:: Information shown ::
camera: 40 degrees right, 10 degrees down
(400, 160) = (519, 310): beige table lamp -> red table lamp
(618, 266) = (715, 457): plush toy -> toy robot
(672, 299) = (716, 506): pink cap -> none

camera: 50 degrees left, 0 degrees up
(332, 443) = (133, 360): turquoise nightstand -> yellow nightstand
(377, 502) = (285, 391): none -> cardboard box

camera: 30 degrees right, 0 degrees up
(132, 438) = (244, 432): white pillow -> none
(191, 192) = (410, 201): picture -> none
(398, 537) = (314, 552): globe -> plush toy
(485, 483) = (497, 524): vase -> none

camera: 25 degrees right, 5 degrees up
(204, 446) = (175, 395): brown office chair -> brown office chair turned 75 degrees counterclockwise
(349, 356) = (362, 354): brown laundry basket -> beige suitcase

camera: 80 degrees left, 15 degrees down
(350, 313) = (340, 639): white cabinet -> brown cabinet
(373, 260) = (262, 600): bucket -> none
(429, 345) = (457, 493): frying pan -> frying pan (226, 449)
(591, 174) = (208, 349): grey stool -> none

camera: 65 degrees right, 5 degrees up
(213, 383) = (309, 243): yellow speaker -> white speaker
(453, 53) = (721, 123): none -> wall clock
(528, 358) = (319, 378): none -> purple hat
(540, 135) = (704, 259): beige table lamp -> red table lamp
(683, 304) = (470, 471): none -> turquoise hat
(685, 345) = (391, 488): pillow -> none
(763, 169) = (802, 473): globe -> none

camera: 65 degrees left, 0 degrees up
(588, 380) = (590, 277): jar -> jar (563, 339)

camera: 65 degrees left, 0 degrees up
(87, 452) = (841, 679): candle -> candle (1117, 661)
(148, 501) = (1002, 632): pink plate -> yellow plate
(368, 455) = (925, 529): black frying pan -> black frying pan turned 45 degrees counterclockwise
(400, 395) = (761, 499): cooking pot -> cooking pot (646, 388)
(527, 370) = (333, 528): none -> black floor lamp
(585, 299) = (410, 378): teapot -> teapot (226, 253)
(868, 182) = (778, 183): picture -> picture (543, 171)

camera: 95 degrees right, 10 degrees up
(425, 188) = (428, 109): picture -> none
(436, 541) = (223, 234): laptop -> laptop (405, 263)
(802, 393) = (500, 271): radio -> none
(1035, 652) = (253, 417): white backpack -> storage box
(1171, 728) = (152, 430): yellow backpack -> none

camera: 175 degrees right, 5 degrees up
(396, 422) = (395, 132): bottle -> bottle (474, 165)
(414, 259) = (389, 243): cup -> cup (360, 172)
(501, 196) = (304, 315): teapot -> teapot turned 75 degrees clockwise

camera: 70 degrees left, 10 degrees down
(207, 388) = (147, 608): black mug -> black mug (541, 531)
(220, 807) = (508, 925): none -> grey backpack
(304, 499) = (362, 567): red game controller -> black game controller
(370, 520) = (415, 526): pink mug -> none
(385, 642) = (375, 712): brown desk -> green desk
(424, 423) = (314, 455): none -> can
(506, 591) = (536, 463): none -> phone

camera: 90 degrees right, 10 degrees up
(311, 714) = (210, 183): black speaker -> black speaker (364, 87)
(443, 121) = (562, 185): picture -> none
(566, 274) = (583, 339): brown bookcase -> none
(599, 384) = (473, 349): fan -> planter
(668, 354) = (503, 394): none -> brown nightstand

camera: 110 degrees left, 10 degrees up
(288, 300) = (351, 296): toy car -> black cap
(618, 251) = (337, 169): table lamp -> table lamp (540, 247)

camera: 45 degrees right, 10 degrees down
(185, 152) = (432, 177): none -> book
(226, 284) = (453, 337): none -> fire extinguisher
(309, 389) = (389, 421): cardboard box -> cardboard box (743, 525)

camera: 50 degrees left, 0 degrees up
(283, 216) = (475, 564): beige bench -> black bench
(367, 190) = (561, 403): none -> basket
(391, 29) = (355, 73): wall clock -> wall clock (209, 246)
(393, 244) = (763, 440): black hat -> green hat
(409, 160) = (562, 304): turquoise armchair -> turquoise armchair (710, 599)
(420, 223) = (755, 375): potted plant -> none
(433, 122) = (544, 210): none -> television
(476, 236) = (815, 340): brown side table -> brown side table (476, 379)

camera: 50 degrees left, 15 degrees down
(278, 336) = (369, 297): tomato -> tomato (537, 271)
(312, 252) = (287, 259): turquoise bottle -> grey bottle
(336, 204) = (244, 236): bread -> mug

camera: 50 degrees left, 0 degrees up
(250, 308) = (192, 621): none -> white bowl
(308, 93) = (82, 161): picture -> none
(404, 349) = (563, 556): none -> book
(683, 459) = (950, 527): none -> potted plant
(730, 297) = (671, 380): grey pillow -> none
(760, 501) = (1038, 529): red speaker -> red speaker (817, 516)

:: Your task ::
Using the records above, report each line that contains the word "down" by copying it.

:: Exercise response ::
camera: 40 degrees right, 10 degrees down
camera: 80 degrees left, 15 degrees down
camera: 70 degrees left, 10 degrees down
camera: 45 degrees right, 10 degrees down
camera: 50 degrees left, 15 degrees down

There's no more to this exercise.